--- Input data ---
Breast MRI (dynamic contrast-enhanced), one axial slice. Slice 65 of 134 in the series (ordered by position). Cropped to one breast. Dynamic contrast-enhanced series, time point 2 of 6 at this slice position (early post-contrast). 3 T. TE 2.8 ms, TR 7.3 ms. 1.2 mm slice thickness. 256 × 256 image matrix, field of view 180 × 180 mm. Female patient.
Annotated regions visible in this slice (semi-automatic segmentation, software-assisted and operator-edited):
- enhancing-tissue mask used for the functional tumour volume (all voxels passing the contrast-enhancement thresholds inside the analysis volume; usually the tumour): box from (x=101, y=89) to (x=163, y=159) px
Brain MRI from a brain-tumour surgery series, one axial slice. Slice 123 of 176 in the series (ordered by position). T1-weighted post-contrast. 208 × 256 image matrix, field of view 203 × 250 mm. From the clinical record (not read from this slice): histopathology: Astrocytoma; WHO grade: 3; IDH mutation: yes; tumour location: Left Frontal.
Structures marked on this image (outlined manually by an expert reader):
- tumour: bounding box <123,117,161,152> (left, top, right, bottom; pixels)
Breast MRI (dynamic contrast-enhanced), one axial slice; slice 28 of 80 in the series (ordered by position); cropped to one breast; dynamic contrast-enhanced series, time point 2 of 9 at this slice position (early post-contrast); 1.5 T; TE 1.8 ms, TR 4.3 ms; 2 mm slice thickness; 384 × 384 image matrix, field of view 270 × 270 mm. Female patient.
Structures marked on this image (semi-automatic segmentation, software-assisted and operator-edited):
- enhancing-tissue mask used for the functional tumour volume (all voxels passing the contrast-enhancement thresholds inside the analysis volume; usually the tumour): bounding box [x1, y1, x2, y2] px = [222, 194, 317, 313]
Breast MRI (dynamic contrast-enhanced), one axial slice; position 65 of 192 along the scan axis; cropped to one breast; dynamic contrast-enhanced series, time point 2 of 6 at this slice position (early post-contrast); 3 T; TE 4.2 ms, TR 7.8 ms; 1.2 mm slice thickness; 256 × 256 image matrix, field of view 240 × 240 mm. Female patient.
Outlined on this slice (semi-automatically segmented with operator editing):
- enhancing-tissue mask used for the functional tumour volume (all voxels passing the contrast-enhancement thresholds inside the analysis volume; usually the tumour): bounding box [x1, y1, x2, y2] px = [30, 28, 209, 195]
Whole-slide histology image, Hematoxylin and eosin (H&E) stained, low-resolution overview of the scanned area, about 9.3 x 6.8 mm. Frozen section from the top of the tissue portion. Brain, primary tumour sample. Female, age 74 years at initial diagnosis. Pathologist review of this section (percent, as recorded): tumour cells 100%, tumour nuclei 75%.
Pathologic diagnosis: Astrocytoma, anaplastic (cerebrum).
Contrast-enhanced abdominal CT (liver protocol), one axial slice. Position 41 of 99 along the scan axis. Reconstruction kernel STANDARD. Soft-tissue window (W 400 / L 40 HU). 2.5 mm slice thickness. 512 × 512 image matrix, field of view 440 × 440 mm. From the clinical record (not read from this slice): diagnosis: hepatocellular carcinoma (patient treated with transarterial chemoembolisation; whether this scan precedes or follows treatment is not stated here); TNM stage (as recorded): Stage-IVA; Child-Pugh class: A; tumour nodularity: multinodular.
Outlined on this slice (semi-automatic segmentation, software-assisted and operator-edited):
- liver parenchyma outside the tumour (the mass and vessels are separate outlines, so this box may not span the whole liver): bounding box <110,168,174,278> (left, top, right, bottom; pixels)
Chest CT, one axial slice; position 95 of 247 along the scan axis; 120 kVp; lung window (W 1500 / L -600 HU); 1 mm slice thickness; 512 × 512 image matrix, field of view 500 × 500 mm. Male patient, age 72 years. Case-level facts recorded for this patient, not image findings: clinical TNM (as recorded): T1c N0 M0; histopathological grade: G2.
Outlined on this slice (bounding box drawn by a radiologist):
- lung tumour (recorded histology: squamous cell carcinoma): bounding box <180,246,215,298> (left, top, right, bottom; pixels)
---
Wherever a line in the data above holds the word "Structures", copy that line.

▸ **Written answer**:
Structures marked on this image (outlined manually by an expert reader):
Structures marked on this image (semi-automatic segmentation, software-assisted and operator-edited):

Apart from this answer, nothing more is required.